SPRINGFIELD, Mo. - O’Reilly Automotive, Inc. (NASDAQ:ORLY), a prominent player in the automotive aftermarket industry with a market capitalization of $73.75 billion, announced on Thursday that its Board of Directors has approved a 15-for-1 stock split in the form of a special stock dividend, pending shareholder consent to increase the authorized share count. This strategic move is aimed at making stock ownership more attainable for its employees through the company’s stock purchase program. According to InvestingPro analysis, the stock currently appears overvalued compared to its Fair Value, trading at a P/E ratio of 31.45.
The proposed split requires an amendment to O’Reilly’s Articles of Incorporation to raise the authorized shares of common stock to accommodate the split. The company is set to seek shareholder approval at its annual meeting scheduled for May 15, 2025.
Brad Beckham, CEO of O’Reilly, stated that the decision for the stock split reflects the company’s robust financial performance since its initial public offering in April 1993. The company’s strength is evident in its recent performance, with revenue growth of 5.67% and a strong gross profit margin of 51.2%. InvestingPro data shows the company maintains a "GOOD" overall financial health score, supported by strong profitability metrics. Beckham highlighted the consistent growth in key financial metrics each year since becoming a public entity. He emphasized that the stock split is intended to benefit the company’s employees, enabling them to more easily acquire shares through payroll deductions at a discounted rate, thus sharing in the company’s continued success.
If the amendment is ratified and the Board proceeds with the stock split, shareholders on record as of June 2, 2025, will receive fourteen additional shares for each share they hold. The additional shares are scheduled for distribution after the market closes on June 9, 2025, with the shares expected to begin trading on a split-adjusted basis from the market open on June 10, 2025.
O’Reilly Automotive, founded in 1957, operates a vast network of stores across the United States, Puerto Rico, Mexico, and Canada, offering a wide range of automotive parts, tools, supplies, equipment, and accessories. With annual revenue exceeding $16.7 billion and a track record of consistent profitability, the company has established itself as a market leader. For deeper insights into O’Reilly’s financial health and growth prospects, investors can access comprehensive analysis and 12+ additional ProTips through InvestingPro’s detailed research reports.
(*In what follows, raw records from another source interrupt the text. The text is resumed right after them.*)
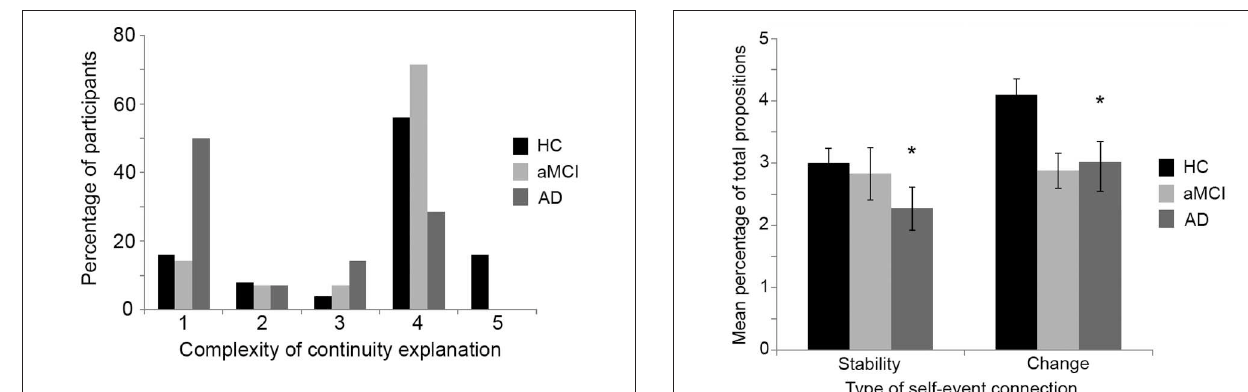
FIGURE 3 | Percentage of participants from each group providing each level of sophistication of response on the persistence explanation. HC, Healthy control; aMCI, amnestic Mild Cognitive Impairment; AD, Alzheimer’s disease. Scores of 1 represent the lowest level of sophistication, while scores of 5 indicate the highest level of sophistication.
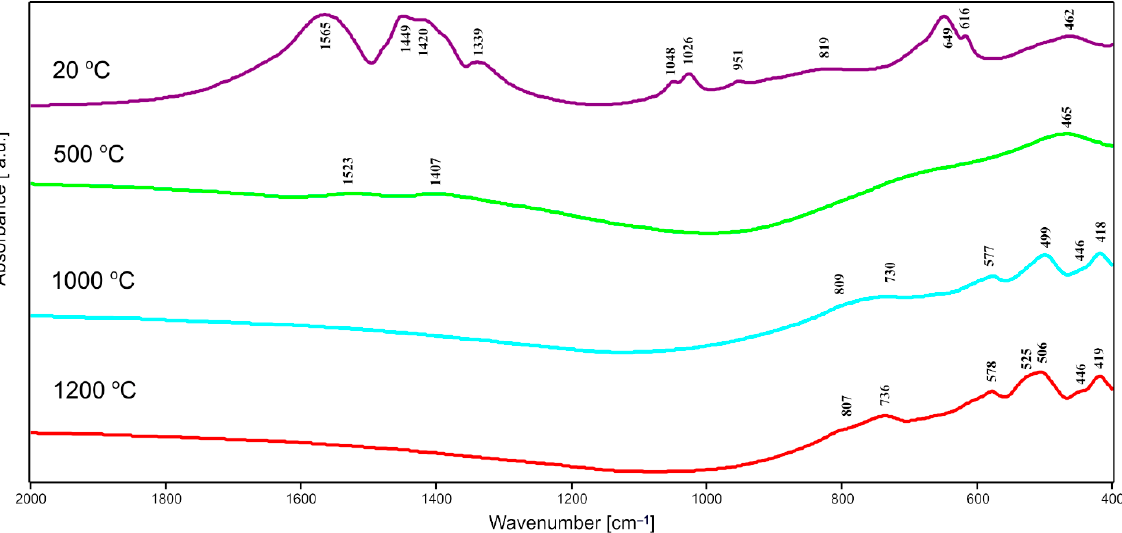
Figure 4. FTIR spectra of pure ZrO 2 (4% mas. ZrO 2 ), synthesized using zirconium (IV) n-propoxide and annealed at 500 °C, 1000 °C, and 1200 °C in air.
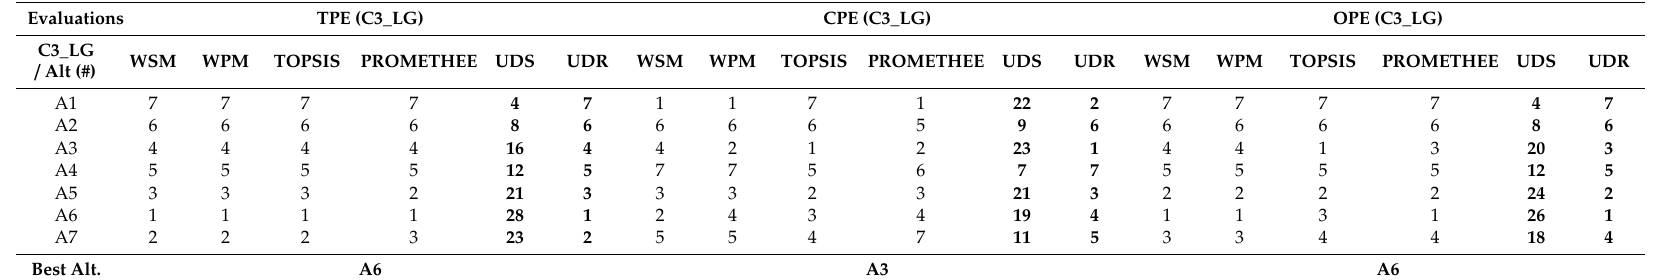
Table 18. Order of the ranks across TPE, CPE, and OPE in C3_LG for 33-bus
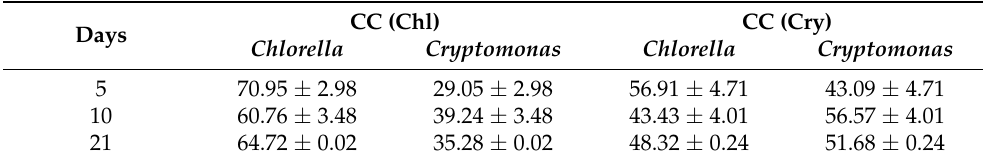
Table 7. Estimation (M ± SD, %) of the diet of Daphnia galeata by the QFASA model using dietary subset of FAs (16:2n-6, 16:2n-4, 16:3n-3, 16:4n-3, 18:2n-6, 18:3n-3, 18:4n-3, 18:5n-3,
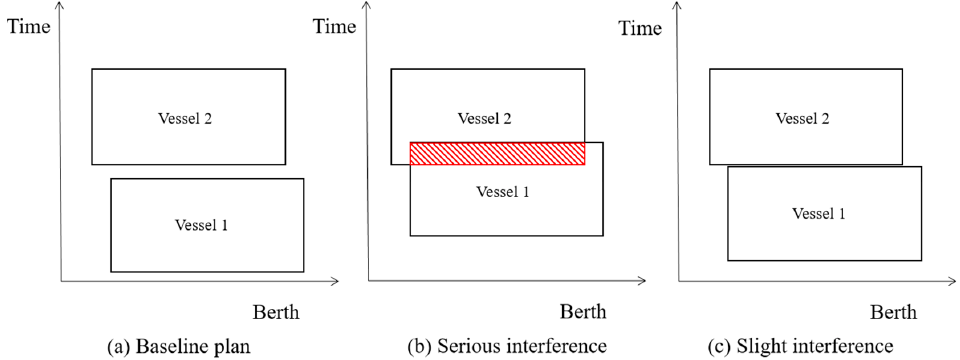
Figure 4. Interference degree diagram. ( a ) Baseline plan; ( b ) Serious interference; ( c ) Slight interference.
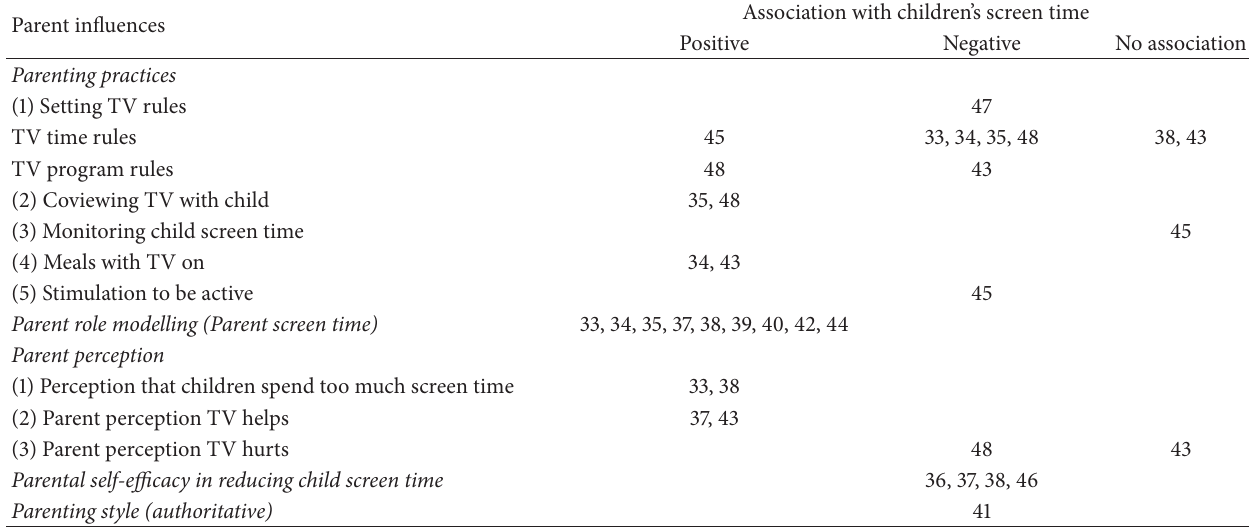
Table 6: Papers reporting an association between parental influences and children’s screen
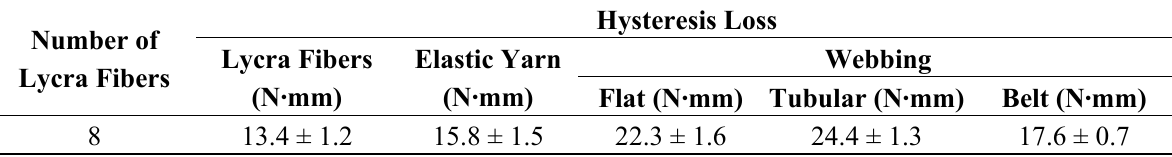
Table 2. Hysteresis loss of webbings during the stretch-recovery measurements at 30% strain.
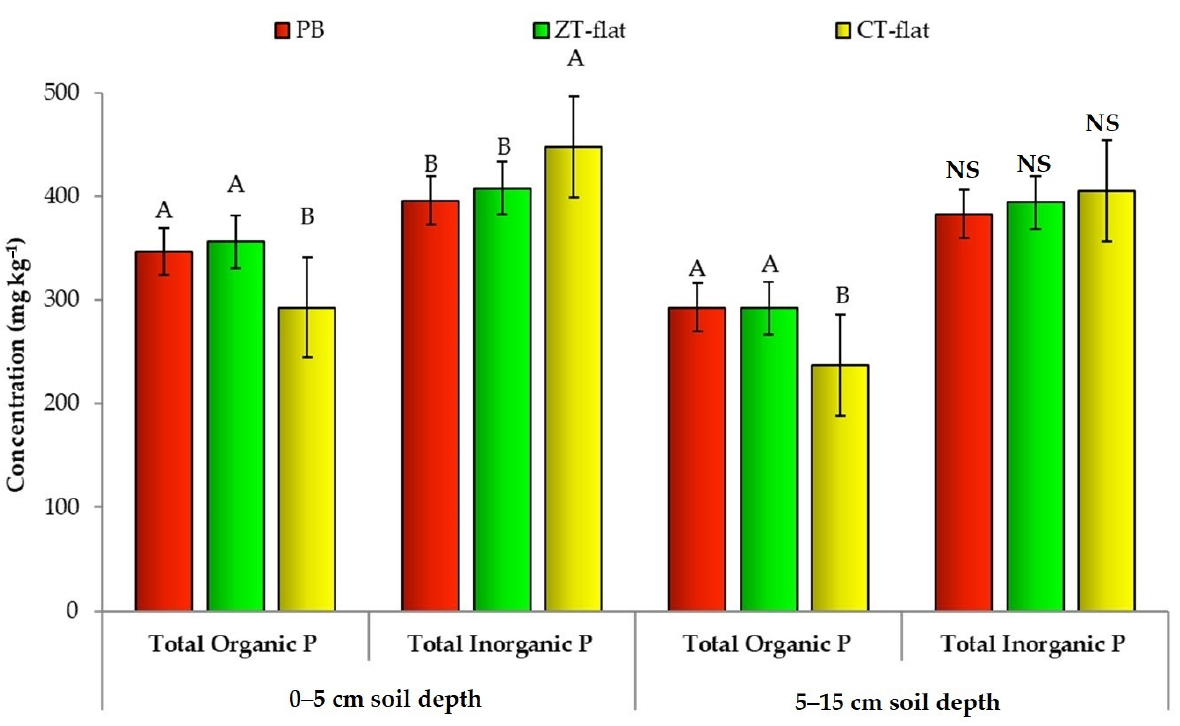
Figure 3. Effect of long-term tillage practices tillage practices on total organic and total inorganic P (mg kg –1 ) content at different soil depths. Different letters (A and B) for each parameter show significant difference at p ≤ 0.05 by Duncan’s Multiple Range Test. NS: Non-significant difference.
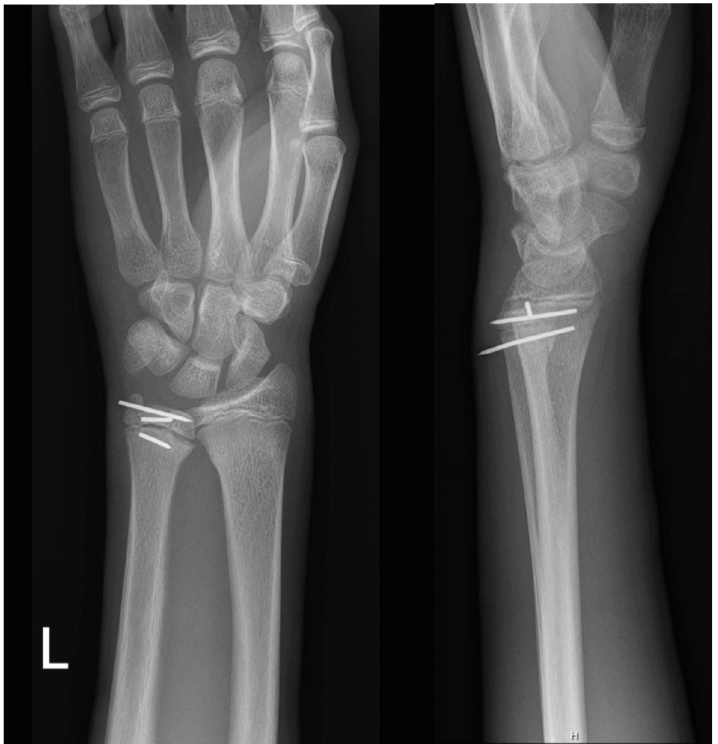
Figure 3: Anteroposterior and lateral X-ray 2 weeks after surgery.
The company’s announcement also contained forward-looking statements, cautioning that actual results could differ materially from those projected due to various risks and uncertainties, including market conditions and regulatory factors.
This news is based on a press release statement from O’Reilly Automotive, Inc.
In other recent news, O’Reilly Automotive has been the focus of several analyst updates following its fourth-quarter results for 2024. The company reported higher-than-expected same-store sales, although profit margins did not meet forecasts. BMO Capital Markets increased its price target for O’Reilly to $1,450, maintaining an Outperform rating, while TD Cowen raised their target to $1,500, citing market share growth and favorable conditions. DA Davidson also lifted their target to $1,525, highlighting the company’s strong performance in comparable store sales. Truist Securities set a new target of $1,468, maintaining a Buy rating and noting robust fourth-quarter results with a 4.4% growth in comparable store sales.
Analysts have pointed out that O’Reilly’s conservative guidance for 2025 might be a strategic move given current economic uncertainties. Despite this, firms like BMO and Truist express confidence in O’Reilly’s long-term growth potential, driven by industry tailwinds and strategic initiatives. TD Cowen mentioned that while the company might face lower free cash flow in 2025, its market position remains strong. Analysts from DA Davidson suggested that potential tariff changes and inflation could benefit O’Reilly, as the company is well-positioned to pass on price increases. Overall, these developments reflect a cautiously optimistic outlook for O’Reilly’s future performance.